Im Grossen und Ganzen hat uns das kambodschanische Essen nicht vom Hocker gehauen. Aber natürlich war es wieder spannend ein paar neue Geschmäcker zu entdecken.

Kambodscha war eine spannende Erfahrung für uns gewesen. Vorallem die Pünktlichkeit und Verlässlichkeit der Leute hat uns gut getan und es war sehr spannend die geschichtlichen Hintergründe des Landes vor Ort zu erfahren.

Siem Reap – Angkor What?

Die Busfahrt von Battambang nach Siem Reap war eine der Reibungslosesten überhaupt. Wir fuhren pünktlich los und haben in guten Abständen Pause gemacht :). Auch hier in Siem Reap erwartete uns schon ein Tuktukfahrer, der uns zu unserer Unterkunft brachte.

Der Hauptgrund nach Siem Reap zu kommen war natürlich Angkor, die vermutlich grösste und vielfältigste Tempelstadt der Welt. Da wir genug Zeit haben wollten, um auch etwas weiter entfernte Tempel zu besichtigen, entschlossen wir uns ein 3-Tagespass für 40$ zu kaufen.
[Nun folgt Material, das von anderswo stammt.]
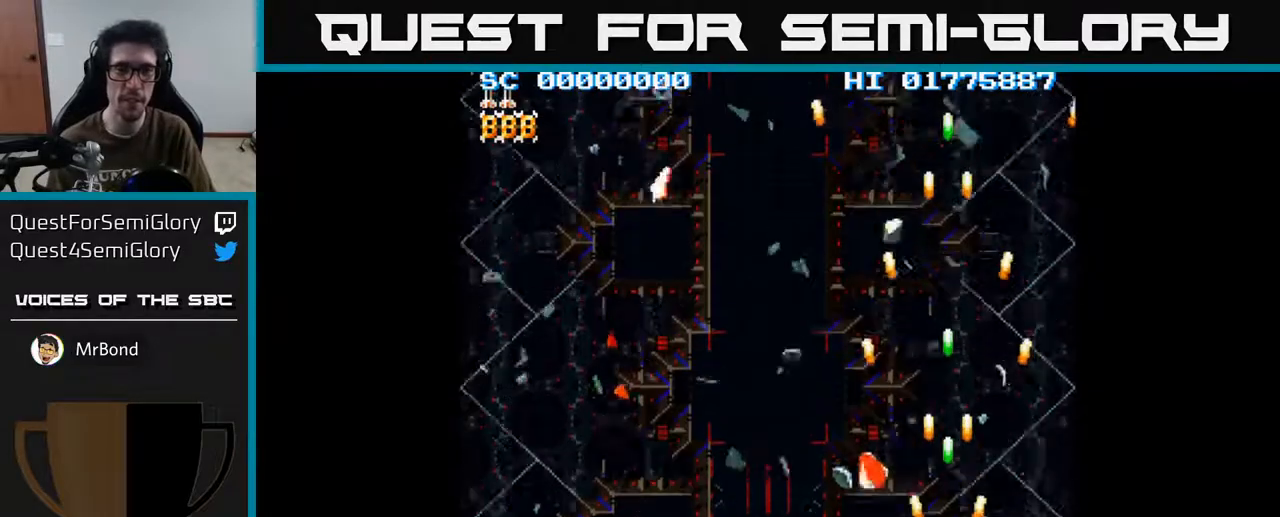
{"buttons": ["A", "DPAD_LEFT"], "left_stick": "center", "right_stick": "center", "events": [[317, "DPAD_LEFT", "down"]]}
An den ersten beiden Tagen sind wir mit dem Tuktuk zu den verschiedenen Tempelruinen gefahren, da es von den Distanzen her sonst nicht wirklich an zwei Tagen zu schaffen gewesen wäre. Am letzten Tag, an dem die Highlights Angkor Thom und Angkor Wat anstanden, mieteten wir Velos um die Tempel zu besichtigen, da diese nicht all zu weit auseinander liegen. Insgesamt waren wir bei 15 Tempel. Alle waren sehr eindrücklich und interessant für uns und auf ihre Art unterschiedlich. Einige waren nicht mehr so gut erhalten, doch bei vielen konnten man sogar noch kleinste Details gut erkennen.

An vieler Orts werden Souvenirs, frische Mangos und Ananas oder kühle Getränke verkauft. Vorallem die frisch aufgeschnittenen Mangos und Ananas kamen uns sehr gelegen bei diesem heissen Wetter :).

Was die Stimmung manchmal etwas trüpte, waren die Menschenmassen, die Angkor besuchten. Wir versuchten zwar oft ihnen auszuweichen, jedoch klappte dies nicht immer. Vorallem beim Angkor Wat, wo es eigentlich von Sonnenaufgang bis Sonnenuntergang viele Leute hat, kommt man nicht drum rum. Wir haben aber trotzdem ein paar Fotos schiessen können wo etwas weniger Leute drauf waren :).

Siem Reap, von wo aus alle nach Angkor gehen, liegt etwa knapp 10km davon entfernt. Uns hat der kleine Ort nicht all zu gut gefallen, da wir uns dort fast etwas wie am Ballermann gefühlt haben. Es reihte sich Bar an Bar und Restaurant an Restaurant, was unserer Meinung nach überhaupt nicht nach Kambodscha passt. Nach Sonnenuntergang, wenn alle Leute von Angkor zurückkamen, platzte der Ort fast aus allen Nähten. An unseren Angkorfreien Tagen konnten wir die Stadt dann aber auch noch ohne allzu viel Touristentrubel erkunden, das war doch recht entspannt und viel gemütlicher als abends :). Lukas packte noch die Chance und ging zum Coiffeur. Für gerade einmal 5$ bekam er eine super gute Frisur gezaubert :).

Wir blieben 5 Nächte in Siem Reap. Unsere Unterkunft die Downtown Siem Reap Manor war sehr gut. Die Zimmer waren sehr sauber und das angeschlossene Badezimmer war das Beste was wir bisher gehabt hatten :). Nicht zu vergessen der Pool, der uns tägliche Abkühlung verschaffte.

Wir verlassen nun Kambodscha und reisen mit einem kurzen Stop in Bangkok nach Trang in den Süden von Thailand, von wo wir unser Inselhopping starten. Unser erster Halt wird die Insel Koh Mook sein. Wir freuen uns schon sehr auf das Meer und die schönen Sandstrände :).